What all this tells me is that the distinctions we might like to draw between films of different eras are not so clear cut as we might like to believe. Our love for films we saw at an impressionable age is not to be dismissed lightly, but neither should it blind us to the strengths and weaknesses of films are either older or newer than the ones we usually prefer. Here at Cinefantastique Online, we treasure classic movies not because they are old but because they are good and/or historically important. We may look askance at popular trends, and we don’t quaff each new brand of Kool-Aid that Hollywood pumps out to an undiscriminating public, but we don’t dismiss the new simply because it is new; we appreciate good work from any era. I wish the new FRIDAY THE 13TH had been a better film, one worthy of becoming the big success it seems poised to be. But I won’t let my disappointment fool me into thinking that those old Mummy movies are somehow intrinsically better in a way that a Jason film could never hope to be.

2 Replies to “Sense of Wonder: Jason vs. the Mummy”

  1. I agree with you completely, Steve. As Mike Hodel, the host of the science fiction radio show Hour 25 once put it, “The Golden Age of Science Fiction is 12,” meaning that vivid experiences from an emerging pre-teen remain vivid, be they science fiction readers, comic book aficionados, or horror movie fans. We all tend to like things that live up to our expectations of them. I recall many horror fans telling me that, for example, LET’S SCARE JESSICA TO DEATH was a genuinely creepy, inventive horror film. When I finally caught up to it years later, I found it slow-moving, uninvolving, and dull, but then I’d seen thousands of horror films by then and couldn’t see it through the eyes of someone just discovering horror cinema.
    I can confirm that Tom McLoughlin is indeed a serious horror buff.
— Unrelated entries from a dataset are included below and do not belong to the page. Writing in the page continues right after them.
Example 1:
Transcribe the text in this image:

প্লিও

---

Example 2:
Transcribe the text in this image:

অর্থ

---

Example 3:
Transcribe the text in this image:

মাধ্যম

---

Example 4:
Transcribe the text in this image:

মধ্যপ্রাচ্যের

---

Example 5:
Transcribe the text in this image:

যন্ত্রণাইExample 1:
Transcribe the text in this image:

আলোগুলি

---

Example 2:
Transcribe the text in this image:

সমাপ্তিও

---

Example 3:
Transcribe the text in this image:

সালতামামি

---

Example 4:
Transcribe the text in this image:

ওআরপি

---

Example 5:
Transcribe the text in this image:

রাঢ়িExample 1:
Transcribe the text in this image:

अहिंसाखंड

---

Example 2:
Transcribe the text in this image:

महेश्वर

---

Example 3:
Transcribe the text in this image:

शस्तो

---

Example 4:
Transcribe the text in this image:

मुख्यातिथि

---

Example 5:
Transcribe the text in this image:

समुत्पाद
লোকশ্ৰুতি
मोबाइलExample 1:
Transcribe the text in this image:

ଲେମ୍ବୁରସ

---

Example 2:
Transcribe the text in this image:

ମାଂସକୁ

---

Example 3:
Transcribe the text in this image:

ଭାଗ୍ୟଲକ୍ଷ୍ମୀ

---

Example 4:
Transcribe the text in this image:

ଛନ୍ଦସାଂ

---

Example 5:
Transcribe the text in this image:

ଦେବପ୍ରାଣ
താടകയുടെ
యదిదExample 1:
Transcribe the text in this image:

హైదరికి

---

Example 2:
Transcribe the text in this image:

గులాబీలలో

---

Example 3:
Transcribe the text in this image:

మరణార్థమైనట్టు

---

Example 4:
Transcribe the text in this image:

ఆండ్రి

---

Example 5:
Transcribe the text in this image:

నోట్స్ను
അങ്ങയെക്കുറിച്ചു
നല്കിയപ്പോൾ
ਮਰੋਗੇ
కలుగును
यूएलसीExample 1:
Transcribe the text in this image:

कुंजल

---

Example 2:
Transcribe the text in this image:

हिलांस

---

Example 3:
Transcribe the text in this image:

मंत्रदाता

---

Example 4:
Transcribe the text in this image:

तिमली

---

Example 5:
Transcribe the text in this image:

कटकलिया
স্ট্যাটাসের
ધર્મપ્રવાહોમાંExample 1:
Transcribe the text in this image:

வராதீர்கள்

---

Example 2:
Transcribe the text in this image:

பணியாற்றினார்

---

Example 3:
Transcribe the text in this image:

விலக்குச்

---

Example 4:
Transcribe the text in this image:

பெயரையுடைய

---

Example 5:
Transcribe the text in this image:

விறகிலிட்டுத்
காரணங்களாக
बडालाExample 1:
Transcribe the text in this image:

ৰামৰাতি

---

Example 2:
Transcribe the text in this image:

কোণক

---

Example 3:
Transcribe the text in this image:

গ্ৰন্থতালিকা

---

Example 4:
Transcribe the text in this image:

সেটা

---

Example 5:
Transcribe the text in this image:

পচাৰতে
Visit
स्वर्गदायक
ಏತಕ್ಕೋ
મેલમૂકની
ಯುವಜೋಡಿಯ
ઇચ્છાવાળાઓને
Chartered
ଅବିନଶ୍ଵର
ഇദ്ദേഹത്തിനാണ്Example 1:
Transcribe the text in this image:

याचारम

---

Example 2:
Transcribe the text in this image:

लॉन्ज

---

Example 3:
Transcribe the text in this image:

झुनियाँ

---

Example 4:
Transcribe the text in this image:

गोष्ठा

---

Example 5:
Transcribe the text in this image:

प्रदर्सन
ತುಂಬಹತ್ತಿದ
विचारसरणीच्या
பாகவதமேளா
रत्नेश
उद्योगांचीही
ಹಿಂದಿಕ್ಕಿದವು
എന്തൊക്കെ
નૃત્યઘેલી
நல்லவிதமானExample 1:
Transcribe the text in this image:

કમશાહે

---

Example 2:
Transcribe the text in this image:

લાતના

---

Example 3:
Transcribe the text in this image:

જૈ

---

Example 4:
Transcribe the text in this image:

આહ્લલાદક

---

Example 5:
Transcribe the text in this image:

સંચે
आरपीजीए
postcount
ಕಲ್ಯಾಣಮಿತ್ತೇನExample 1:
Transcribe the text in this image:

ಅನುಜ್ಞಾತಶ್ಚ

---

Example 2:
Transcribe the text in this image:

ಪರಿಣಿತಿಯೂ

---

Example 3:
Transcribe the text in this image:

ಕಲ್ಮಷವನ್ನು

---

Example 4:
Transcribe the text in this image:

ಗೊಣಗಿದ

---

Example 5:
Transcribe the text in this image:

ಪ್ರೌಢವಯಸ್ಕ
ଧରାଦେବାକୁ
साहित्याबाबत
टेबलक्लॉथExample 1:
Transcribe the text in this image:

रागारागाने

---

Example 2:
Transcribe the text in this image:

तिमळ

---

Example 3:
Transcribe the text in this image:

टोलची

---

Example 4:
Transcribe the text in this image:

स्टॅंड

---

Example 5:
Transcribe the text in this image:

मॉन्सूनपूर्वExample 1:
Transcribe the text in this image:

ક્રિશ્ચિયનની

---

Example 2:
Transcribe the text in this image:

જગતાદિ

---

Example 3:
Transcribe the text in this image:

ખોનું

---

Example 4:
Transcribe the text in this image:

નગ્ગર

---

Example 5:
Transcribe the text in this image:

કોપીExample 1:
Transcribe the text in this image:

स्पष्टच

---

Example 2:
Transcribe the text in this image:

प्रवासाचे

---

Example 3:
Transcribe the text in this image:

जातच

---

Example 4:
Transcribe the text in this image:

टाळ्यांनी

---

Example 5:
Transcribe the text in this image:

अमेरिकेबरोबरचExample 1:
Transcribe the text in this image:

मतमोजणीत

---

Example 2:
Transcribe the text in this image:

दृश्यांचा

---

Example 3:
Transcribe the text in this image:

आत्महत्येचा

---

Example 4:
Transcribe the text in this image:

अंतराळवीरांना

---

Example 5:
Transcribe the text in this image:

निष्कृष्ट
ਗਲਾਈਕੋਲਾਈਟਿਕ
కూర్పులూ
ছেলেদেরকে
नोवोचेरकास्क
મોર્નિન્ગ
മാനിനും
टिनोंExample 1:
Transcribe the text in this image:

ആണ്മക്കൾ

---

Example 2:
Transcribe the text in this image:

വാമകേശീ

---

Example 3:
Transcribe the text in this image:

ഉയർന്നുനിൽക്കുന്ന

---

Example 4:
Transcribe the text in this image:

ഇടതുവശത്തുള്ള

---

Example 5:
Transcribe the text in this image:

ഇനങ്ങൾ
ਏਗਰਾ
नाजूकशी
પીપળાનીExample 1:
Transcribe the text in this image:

He also crafted the decent low-budget horror film ONE DARK NIGHT. I recently appeared along with him and several horror notables in the documentary NIGHTMARES IN RED, WHITE, AND BLUE, a history of American horror films, which was written and produced by Joseph Maddrey.
    The clever thing about FREDDY VS. JASON is that the screenwriters cannily followed the cliches of both FRIDAY and NIGHTMARE movies, so it combined key elements (like them or not) of both.